=== TASK REQUIREMENTS ===
Repeat all the data word for word.

DATA RECORDS START

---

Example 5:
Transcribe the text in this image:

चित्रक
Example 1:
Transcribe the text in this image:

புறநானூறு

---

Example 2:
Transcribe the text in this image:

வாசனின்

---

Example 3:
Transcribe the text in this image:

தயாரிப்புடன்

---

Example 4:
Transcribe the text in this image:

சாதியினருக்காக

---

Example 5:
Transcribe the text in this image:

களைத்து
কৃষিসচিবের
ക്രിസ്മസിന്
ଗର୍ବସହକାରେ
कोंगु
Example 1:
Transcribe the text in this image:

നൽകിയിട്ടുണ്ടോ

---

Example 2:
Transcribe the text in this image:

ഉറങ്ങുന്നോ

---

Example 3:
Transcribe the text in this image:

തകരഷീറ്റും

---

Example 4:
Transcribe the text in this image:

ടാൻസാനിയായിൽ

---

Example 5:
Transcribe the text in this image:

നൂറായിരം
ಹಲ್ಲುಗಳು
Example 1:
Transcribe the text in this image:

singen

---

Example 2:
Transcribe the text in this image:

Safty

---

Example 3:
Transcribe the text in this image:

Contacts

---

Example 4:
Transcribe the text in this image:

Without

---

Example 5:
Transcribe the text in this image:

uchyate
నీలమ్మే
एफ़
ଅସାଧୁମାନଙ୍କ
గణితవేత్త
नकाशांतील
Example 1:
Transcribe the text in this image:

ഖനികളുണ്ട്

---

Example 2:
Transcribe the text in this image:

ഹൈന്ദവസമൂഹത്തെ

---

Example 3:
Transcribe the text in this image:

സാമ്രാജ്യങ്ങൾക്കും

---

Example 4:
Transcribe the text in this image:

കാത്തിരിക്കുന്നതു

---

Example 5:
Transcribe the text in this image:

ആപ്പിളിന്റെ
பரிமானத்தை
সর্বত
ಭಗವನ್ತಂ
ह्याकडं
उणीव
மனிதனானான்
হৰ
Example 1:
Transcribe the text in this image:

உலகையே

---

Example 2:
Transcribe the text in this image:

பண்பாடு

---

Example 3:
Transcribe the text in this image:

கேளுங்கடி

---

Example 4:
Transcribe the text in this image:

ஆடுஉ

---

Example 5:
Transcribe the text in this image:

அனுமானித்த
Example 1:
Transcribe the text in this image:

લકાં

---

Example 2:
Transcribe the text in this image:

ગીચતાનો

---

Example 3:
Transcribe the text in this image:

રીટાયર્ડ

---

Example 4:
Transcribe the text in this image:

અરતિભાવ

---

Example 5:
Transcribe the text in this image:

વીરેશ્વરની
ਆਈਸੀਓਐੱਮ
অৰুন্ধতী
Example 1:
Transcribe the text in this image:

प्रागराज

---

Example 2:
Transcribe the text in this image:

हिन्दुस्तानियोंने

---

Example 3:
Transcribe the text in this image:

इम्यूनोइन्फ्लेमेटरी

DATA RECORDS END

=== WRITTEN ANSWER ===
---

Example 5:
Transcribe the text in this image:

चित्रक
Example 1:
Transcribe the text in this image:

புறநானூறு

---

Example 2:
Transcribe the text in this image:

வாசனின்

---

Example 3:
Transcribe the text in this image:

தயாரிப்புடன்

---

Example 4:
Transcribe the text in this image:

சாதியினருக்காக

---

Example 5:
Transcribe the text in this image:

களைத்து
কৃষিসচিবের
ക്രിസ്മസിന്
ଗର୍ବସହକାରେ
कोंगु
Example 1:
Transcribe the text in this image:

നൽകിയിട്ടുണ്ടോ

---

Example 2:
Transcribe the text in this image:

ഉറങ്ങുന്നോ

---

Example 3:
Transcribe the text in this image:

തകരഷീറ്റും

---

Example 4:
Transcribe the text in this image:

ടാൻസാനിയായിൽ

---

Example 5:
Transcribe the text in this image:

നൂറായിരം
ಹಲ್ಲುಗಳು
Example 1:
Transcribe the text in this image:

singen

---

Example 2:
Transcribe the text in this image:

Safty

---

Example 3:
Transcribe the text in this image:

Contacts

---

Example 4:
Transcribe the text in this image:

Without

---

Example 5:
Transcribe the text in this image:

uchyate
నీలమ్మే
एफ़
ଅସାଧୁମାନଙ୍କ
గణితవేత్త
नकाशांतील
Example 1:
Transcribe the text in this image:

ഖനികളുണ്ട്

---

Example 2:
Transcribe the text in this image:

ഹൈന്ദവസമൂഹത്തെ

---

Example 3:
Transcribe the text in this image:

സാമ്രാജ്യങ്ങൾക്കും

---

Example 4:
Transcribe the text in this image:

കാത്തിരിക്കുന്നതു

---

Example 5:
Transcribe the text in this image:

ആപ്പിളിന്റെ
பரிமானத்தை
সর্বত
ಭಗವನ್ತಂ
ह्याकडं
उणीव
மனிதனானான்
হৰ
Example 1:
Transcribe the text in this image:

உலகையே

---

Example 2:
Transcribe the text in this image:

பண்பாடு

---

Example 3:
Transcribe the text in this image:

கேளுங்கடி

---

Example 4:
Transcribe the text in this image:

ஆடுஉ

---

Example 5:
Transcribe the text in this image:

அனுமானித்த
Example 1:
Transcribe the text in this image:

લકાં

---

Example 2:
Transcribe the text in this image:

ગીચતાનો

---

Example 3:
Transcribe the text in this image:

રીટાયર્ડ

---

Example 4:
Transcribe the text in this image:

અરતિભાવ

---

Example 5:
Transcribe the text in this image:

વીરેશ્વરની
ਆਈਸੀਓਐੱਮ
অৰুন্ধতী
Example 1:
Transcribe the text in this image:

प्रागराज

---

Example 2:
Transcribe the text in this image:

हिन्दुस्तानियोंने

---

Example 3:
Transcribe the text in this image:

इम्यूनोइन्फ्लेमेटरी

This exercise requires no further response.